Try it: Update the listing from the line with "### Reputation Building" up to and including the line with "Quarterly | R1,500-3,000/quarter |" by replacing "Description" with "Summary", keeping everything else the same. Return only those lines.

Data records
☆ ☆ ☆ ☆
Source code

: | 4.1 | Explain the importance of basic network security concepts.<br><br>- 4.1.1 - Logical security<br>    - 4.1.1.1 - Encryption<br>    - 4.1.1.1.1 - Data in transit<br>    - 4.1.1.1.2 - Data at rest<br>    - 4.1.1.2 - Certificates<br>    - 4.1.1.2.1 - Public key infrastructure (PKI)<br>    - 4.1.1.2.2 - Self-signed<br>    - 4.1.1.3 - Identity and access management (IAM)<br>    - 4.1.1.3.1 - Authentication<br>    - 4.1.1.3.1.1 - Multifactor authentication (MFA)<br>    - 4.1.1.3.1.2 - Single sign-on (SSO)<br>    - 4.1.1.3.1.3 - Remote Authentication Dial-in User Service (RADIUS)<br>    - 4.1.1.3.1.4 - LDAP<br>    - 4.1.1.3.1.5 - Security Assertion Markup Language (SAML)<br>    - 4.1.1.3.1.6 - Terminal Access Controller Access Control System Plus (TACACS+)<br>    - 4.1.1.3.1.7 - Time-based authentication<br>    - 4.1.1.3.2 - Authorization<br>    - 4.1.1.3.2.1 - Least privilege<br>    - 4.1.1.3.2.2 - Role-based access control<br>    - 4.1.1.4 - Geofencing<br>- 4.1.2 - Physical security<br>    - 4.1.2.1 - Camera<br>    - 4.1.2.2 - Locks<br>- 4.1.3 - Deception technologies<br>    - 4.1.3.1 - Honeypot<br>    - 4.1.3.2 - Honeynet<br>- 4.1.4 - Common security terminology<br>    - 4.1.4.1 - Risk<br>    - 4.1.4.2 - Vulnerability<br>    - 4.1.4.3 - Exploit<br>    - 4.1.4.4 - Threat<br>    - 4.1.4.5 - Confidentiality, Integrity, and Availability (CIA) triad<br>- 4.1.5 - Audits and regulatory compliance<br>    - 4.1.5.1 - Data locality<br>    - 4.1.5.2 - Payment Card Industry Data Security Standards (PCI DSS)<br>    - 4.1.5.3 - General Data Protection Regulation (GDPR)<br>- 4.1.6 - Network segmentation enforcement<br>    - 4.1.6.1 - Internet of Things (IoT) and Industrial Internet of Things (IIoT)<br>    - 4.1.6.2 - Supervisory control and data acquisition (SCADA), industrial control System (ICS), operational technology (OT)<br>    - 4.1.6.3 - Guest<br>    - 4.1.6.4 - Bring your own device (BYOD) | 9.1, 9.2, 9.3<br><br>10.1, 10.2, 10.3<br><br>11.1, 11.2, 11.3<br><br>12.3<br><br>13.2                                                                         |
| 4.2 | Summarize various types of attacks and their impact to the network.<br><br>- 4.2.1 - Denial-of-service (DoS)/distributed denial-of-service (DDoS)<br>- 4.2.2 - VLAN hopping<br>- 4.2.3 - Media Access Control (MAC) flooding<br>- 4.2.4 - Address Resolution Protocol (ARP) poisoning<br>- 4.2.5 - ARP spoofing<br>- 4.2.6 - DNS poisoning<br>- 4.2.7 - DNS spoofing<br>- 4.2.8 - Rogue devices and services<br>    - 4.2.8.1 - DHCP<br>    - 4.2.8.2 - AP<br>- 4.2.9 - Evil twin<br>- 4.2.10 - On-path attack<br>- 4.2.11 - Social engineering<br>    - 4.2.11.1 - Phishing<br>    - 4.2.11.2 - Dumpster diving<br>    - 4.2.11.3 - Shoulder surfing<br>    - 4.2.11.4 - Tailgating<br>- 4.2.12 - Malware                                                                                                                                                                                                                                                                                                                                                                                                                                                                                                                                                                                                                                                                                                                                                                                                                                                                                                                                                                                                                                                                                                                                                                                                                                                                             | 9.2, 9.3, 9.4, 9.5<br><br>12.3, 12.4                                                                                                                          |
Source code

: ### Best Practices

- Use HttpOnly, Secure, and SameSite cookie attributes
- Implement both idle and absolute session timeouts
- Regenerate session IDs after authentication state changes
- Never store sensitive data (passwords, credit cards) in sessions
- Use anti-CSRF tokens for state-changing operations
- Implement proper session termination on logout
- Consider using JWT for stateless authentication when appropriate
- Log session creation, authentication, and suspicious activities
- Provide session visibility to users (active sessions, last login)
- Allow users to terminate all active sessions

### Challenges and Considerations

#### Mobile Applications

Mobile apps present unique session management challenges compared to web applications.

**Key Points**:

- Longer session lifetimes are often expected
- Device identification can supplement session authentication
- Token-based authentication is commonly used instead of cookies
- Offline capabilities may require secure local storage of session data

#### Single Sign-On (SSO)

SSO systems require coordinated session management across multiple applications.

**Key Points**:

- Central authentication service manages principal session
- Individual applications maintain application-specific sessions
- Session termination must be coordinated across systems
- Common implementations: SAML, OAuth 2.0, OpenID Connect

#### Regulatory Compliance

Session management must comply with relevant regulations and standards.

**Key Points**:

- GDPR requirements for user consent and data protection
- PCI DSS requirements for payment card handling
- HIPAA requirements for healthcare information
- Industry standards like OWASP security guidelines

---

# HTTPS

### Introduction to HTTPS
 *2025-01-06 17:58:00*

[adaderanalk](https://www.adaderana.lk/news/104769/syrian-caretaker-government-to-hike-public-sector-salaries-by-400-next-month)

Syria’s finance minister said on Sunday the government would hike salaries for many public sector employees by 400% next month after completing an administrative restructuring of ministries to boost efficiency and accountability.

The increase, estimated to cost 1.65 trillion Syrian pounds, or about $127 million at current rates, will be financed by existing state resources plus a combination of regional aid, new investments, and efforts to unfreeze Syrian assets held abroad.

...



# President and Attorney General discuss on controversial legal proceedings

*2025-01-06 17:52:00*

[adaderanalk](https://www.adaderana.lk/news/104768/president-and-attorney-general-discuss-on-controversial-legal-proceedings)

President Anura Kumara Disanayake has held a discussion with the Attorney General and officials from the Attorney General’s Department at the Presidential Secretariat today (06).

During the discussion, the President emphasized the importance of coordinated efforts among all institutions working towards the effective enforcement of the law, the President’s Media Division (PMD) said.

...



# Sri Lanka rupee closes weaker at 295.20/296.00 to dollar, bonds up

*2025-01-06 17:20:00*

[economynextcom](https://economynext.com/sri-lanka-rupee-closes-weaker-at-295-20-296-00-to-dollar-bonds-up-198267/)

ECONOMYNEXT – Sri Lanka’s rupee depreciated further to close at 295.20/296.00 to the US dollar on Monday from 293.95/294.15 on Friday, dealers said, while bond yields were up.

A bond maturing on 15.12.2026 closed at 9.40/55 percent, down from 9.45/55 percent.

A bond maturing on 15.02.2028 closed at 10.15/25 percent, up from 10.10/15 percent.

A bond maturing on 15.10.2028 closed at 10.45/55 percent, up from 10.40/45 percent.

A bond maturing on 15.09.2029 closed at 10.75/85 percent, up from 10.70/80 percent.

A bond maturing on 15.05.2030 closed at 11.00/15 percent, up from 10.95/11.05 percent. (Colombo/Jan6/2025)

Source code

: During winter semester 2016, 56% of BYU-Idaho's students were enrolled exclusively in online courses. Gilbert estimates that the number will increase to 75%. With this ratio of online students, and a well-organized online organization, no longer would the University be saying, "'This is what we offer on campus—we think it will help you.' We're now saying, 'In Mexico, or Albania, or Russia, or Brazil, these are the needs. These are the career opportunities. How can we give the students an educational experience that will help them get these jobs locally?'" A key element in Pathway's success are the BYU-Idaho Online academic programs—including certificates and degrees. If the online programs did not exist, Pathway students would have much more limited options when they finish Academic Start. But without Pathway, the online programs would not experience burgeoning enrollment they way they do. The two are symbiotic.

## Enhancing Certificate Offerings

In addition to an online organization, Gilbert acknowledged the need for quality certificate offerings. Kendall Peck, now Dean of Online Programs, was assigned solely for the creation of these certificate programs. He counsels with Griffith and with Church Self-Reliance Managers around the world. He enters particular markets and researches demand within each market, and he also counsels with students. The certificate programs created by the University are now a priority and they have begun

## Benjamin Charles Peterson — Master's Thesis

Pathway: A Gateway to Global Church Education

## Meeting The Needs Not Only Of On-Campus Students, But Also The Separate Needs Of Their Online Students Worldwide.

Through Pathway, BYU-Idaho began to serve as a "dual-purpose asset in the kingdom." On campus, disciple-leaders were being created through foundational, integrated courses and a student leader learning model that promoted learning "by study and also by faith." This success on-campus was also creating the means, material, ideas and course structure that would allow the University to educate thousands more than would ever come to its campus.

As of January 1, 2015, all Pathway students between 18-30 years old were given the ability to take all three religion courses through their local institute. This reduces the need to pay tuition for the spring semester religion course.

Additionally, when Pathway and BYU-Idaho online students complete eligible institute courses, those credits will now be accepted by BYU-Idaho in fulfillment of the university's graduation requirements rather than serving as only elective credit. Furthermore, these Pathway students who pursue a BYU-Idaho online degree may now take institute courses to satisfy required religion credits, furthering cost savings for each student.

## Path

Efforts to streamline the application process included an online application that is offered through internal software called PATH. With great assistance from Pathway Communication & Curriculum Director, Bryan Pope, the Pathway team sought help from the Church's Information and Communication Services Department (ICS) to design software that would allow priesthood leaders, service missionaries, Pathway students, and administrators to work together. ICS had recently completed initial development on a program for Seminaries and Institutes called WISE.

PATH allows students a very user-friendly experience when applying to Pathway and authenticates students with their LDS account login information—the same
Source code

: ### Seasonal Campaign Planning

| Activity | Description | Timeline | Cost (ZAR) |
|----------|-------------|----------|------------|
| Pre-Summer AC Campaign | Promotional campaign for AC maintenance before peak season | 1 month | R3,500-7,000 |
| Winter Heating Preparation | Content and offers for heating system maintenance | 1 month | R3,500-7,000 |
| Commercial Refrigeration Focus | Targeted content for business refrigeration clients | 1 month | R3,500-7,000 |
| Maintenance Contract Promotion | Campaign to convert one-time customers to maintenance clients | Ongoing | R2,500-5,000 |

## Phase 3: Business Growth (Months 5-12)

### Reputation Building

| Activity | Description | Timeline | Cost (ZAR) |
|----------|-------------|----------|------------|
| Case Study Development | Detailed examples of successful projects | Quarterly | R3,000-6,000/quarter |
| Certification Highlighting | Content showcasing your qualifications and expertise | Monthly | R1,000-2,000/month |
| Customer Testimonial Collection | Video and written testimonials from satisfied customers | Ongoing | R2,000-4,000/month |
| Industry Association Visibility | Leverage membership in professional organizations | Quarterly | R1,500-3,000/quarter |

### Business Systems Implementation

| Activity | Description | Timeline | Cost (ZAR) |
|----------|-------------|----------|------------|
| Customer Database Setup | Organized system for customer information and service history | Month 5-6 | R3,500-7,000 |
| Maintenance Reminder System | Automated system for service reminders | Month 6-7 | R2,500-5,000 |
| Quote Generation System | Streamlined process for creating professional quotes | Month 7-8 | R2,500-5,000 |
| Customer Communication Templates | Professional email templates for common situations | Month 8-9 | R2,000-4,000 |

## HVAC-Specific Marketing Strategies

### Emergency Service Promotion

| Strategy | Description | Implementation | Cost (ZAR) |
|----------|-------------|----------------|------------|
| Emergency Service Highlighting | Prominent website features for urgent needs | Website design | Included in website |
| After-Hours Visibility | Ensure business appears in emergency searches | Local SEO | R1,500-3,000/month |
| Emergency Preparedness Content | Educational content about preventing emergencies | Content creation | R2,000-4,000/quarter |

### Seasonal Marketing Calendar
☆ ☆ ☆ ☆
Answer box:
### Reputation Building

| Activity | Summary | Timeline | Cost (ZAR) |
|----------|-------------|----------|------------|
| Case Study Development | Detailed examples of successful projects | Quarterly | R3,000-6,000/quarter |
| Certification Highlighting | Content showcasing your qualifications and expertise | Monthly | R1,000-2,000/month |
| Customer Testimonial Collection | Video and written testimonials from satisfied customers | Ongoing | R2,000-4,000/month |
| Industry Association Visibility | Leverage membership in professional organizations | Quarterly | R1,500-3,000/quarter |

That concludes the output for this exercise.